Bounding box coordinate data:
___

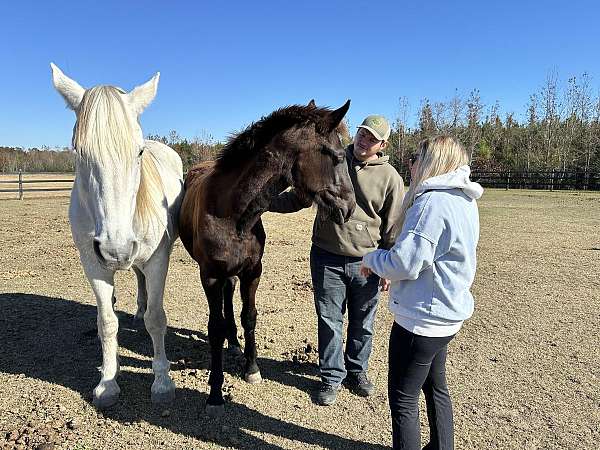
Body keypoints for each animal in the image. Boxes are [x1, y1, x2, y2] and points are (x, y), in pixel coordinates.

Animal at [50, 64, 184, 412]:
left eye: (138, 152)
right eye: (78, 152)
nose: (116, 249)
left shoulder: (158, 260)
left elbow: (157, 319)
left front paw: (162, 383)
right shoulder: (94, 265)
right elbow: (107, 323)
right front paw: (108, 383)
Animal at [178, 101, 356, 414]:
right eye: (336, 157)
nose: (349, 207)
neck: (232, 213)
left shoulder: (253, 271)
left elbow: (249, 317)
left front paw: (251, 368)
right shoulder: (209, 276)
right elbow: (214, 328)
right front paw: (215, 392)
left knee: (230, 295)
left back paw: (234, 342)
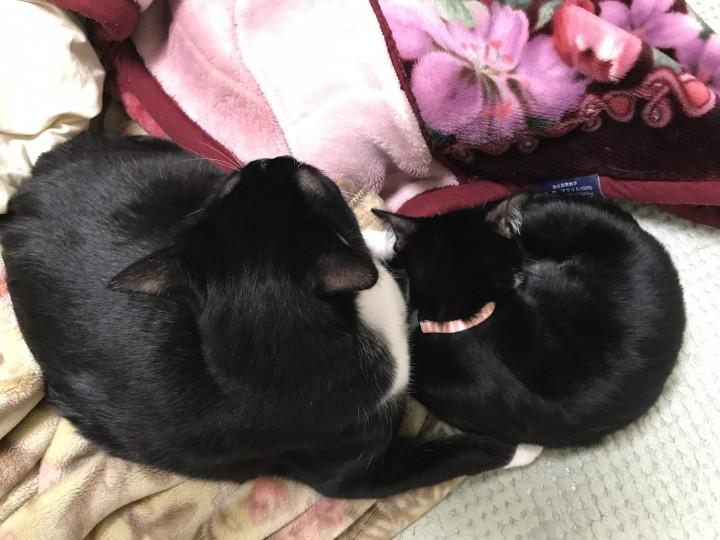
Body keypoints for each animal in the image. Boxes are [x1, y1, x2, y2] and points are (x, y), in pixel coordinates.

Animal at [0, 134, 538, 499]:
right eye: (311, 183)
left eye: (234, 185)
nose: (269, 160)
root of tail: (24, 194)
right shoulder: (350, 469)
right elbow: (451, 455)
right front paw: (520, 448)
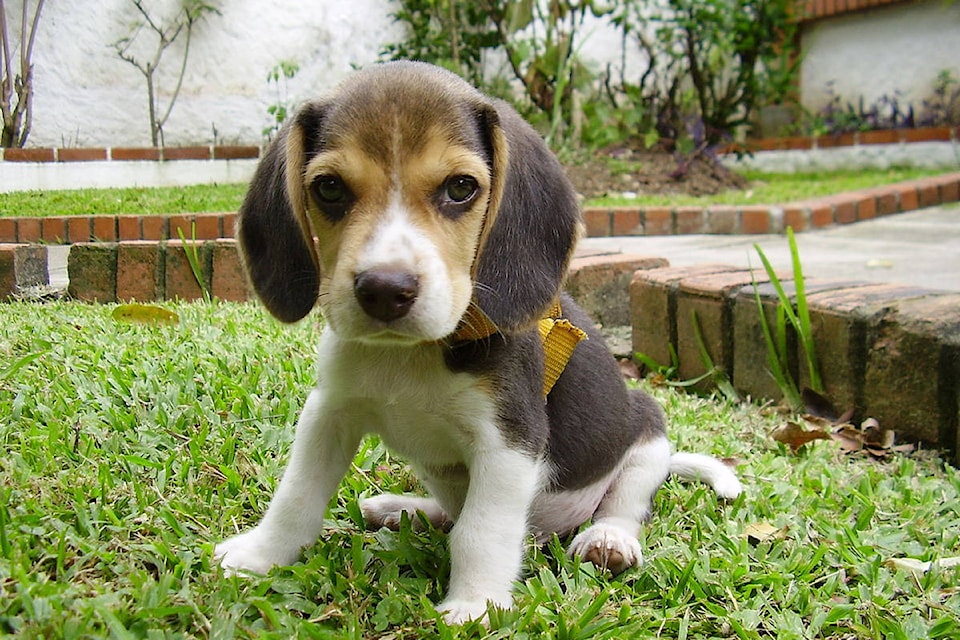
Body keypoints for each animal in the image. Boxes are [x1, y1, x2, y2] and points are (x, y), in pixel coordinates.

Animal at [216, 61, 744, 624]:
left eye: (461, 187)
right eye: (330, 189)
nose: (384, 289)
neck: (411, 354)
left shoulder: (510, 440)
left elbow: (481, 531)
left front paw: (475, 605)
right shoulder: (329, 413)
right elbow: (296, 496)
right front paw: (260, 555)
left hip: (647, 430)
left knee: (625, 503)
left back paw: (608, 540)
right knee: (450, 509)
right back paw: (405, 510)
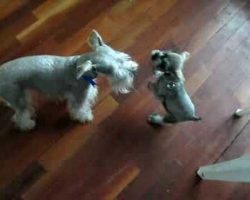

___

(Work instruction) Copy exactly the lines that run from the line containing "right eye: (336, 157)" to the end of the data, keeping both end lines and dropping every picture.

(Response below)
right eye: (336, 157)
nose: (349, 207)
neck: (232, 213)
left shoulder: (253, 271)
left elbow: (249, 317)
left front paw: (251, 368)
right shoulder: (209, 276)
right elbow: (214, 328)
right front paw: (215, 392)
left knee: (230, 295)
left back paw: (234, 342)
Body keypoints for each animal in the image. Boxes are [x1, y1, x2, y2] and points are (x, y), in pixel coordinates.

Animal at [0, 134, 538, 499]:
right eye: (311, 183)
left eye: (234, 185)
nose: (269, 160)
root of tail: (24, 194)
right shoulder: (350, 469)
right elbow: (451, 455)
right front paw: (520, 448)
Body keypoints for each animal in the image. Boxes are [x1, y1, x2, y2] and points are (x, y), in pixel coordinates.

Animal at [216, 61, 744, 624]:
left eye: (461, 187)
right eye: (330, 189)
nose: (384, 289)
neck: (411, 354)
left shoulder: (510, 440)
left elbow: (481, 531)
left front paw: (475, 605)
right shoulder: (329, 413)
right elbow: (296, 496)
right front paw: (260, 555)
left hip: (647, 430)
left knee: (625, 503)
left back paw: (608, 540)
right knee: (450, 509)
right back paw: (405, 510)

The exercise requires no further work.